Ed never entered the world of email. He and I communicated by letters, post cards, and phone calls. I still have the letters and cards he sent me. Now that I am a professor with graduate students of my own, I am amazed by his ability to keep up with these correspondences. I can hardly respond punctually to the emails I receive!

Author’s image. Year of the Dog, 1994

Ed’s feebleness led to a few hospital stays following hip replacements and other surgeries. I enjoyed visiting him in the hospital, bringing him books to read and the latest issue ofthe Economist, his favorite magazine. (He studied economics as an undergraduate at the University of Colorado, Boulder before switching to an English major.)  

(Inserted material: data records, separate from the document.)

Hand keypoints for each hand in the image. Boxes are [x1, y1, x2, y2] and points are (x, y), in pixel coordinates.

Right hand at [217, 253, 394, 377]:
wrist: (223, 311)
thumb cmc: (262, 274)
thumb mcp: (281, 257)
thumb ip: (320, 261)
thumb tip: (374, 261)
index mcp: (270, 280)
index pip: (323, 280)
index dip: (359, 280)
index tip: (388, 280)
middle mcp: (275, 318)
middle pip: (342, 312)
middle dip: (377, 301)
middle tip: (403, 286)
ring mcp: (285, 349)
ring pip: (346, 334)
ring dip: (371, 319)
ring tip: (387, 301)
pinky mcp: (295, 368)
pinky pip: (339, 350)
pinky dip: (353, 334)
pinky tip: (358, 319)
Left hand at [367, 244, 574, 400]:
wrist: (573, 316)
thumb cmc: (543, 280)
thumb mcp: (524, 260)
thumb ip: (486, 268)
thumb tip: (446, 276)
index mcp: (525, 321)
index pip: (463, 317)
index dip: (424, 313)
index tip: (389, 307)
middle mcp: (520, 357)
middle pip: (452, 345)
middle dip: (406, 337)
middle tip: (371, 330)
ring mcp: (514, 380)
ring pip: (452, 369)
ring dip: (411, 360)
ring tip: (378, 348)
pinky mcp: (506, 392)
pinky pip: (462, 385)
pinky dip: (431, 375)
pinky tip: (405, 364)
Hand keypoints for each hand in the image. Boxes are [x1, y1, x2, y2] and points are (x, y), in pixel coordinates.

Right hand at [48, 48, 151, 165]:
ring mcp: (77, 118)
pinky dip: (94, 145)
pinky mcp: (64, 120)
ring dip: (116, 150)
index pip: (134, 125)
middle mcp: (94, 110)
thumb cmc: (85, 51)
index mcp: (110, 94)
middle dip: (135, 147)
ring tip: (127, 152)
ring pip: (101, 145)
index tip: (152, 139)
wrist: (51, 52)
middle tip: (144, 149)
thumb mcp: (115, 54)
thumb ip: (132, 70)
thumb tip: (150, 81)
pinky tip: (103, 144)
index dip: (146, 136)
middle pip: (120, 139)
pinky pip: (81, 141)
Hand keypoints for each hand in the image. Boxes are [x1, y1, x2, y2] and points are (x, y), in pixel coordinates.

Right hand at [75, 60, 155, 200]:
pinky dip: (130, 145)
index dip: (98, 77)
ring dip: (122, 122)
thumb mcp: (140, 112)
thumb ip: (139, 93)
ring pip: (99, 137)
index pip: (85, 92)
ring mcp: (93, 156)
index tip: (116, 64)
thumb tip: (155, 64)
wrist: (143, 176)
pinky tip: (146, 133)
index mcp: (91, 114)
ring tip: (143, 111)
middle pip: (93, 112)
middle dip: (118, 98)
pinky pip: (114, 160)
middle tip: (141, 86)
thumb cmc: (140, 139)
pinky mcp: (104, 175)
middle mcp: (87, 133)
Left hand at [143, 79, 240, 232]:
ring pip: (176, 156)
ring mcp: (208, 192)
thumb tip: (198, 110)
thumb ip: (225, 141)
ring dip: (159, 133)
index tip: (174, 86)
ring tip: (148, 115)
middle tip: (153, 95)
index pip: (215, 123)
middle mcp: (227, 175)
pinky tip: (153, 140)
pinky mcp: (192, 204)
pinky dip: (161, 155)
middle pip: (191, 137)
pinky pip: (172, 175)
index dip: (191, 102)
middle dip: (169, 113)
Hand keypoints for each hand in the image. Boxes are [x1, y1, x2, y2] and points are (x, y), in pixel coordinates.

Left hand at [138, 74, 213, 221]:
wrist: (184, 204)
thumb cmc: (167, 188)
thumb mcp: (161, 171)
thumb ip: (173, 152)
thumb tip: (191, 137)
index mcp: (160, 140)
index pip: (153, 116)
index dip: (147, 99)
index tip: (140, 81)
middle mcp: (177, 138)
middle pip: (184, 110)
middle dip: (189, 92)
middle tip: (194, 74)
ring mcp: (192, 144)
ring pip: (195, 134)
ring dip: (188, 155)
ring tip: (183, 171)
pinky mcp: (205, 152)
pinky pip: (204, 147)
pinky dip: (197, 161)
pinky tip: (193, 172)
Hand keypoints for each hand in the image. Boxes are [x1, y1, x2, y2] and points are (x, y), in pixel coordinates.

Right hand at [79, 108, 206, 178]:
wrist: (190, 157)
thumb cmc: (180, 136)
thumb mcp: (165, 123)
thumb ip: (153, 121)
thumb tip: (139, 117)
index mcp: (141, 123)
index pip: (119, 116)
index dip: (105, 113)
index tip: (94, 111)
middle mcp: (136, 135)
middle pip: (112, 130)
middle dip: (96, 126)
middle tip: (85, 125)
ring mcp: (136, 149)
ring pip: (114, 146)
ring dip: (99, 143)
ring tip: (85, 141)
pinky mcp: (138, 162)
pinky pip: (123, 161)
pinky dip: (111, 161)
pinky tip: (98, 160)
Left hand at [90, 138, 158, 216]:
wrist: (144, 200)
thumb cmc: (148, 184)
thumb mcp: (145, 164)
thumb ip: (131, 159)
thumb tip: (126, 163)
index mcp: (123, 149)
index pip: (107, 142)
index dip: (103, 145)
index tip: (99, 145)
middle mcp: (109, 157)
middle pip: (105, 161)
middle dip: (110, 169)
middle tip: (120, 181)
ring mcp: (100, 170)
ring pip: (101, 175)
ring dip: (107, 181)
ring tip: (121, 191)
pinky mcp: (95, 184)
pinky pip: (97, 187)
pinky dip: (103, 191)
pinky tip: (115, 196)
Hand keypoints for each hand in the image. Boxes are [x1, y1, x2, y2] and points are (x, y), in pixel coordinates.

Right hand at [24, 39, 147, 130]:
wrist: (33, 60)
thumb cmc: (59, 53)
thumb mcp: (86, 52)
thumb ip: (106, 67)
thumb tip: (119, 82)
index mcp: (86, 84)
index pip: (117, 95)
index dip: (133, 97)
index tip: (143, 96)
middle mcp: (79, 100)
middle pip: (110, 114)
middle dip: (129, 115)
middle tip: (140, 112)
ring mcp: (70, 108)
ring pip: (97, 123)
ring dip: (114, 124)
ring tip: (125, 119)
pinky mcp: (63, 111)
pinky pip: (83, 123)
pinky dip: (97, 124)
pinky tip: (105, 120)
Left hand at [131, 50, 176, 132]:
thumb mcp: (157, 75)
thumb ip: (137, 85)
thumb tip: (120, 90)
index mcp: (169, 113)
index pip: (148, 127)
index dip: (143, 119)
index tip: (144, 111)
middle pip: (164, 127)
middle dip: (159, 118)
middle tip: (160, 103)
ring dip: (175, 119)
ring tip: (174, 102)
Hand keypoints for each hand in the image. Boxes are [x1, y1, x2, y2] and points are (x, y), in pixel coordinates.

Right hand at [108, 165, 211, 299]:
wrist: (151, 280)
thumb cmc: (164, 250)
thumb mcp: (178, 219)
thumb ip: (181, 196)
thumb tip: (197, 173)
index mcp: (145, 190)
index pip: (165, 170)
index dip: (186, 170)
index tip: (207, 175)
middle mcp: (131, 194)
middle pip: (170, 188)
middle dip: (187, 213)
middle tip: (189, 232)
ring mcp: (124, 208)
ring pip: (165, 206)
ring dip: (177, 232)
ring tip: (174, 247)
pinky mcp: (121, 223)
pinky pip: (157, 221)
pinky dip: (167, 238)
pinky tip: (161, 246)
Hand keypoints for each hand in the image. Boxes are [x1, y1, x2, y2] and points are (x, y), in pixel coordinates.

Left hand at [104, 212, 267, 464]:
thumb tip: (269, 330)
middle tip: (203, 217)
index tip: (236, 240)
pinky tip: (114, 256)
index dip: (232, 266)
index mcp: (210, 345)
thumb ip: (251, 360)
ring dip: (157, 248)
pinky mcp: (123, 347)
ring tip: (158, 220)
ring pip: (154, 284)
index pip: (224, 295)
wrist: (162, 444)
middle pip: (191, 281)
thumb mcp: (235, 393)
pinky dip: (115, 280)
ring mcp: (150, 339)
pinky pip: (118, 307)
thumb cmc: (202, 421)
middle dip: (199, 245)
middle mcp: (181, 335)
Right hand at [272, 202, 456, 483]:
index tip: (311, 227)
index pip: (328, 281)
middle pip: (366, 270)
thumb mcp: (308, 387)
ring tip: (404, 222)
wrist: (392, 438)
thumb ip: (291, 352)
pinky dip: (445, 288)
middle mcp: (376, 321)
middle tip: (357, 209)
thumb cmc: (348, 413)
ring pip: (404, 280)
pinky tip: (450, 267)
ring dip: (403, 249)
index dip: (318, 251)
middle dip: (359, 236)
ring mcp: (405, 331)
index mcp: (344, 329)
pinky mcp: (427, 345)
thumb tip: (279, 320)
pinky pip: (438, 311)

We talked about the Yomiuri Giants, whom he hated, the summer sumō tournament and all the foreign wrestlers, gossip from Columbia University, and whatever else we happened upon. As much as I hated to see him in a hospital bed, I enjoyed the afternoons we spent together. In the past when we met in restaurants, we were usually joined by another friend or former student. In the hospital I had him all to myself. That is, until one of his neighbors came by to visit. The man who looked after him the most called him, affectionately, Seiden-san or when they joked, “Seiden-chan.”  Ed was well loved. I enjoyed watching him interact with his neighbor, his defenses down, the crustiness that had terrified me for so long evaporated.

Ed fell in the spring of 2007 on his way into Ueno Park. He never recovered consciousness.  I like to think of his spirit still lingering there, happily, over the traces of the Tokyo he loved so much. His ashes are interred at a Jōdō Shin temple in Bunkyō-ku. Ed does not have a separate grave but his name is memorialized on a stone, along with other citizens of the area.  

エドワード·Gサイデンステッカー

Author’s image. Ed’s name on the memorial stone.

His name stands out from the others that surround it, and yet, it also blends in.  Like Ed. Walking forever the streets of Shitamachi.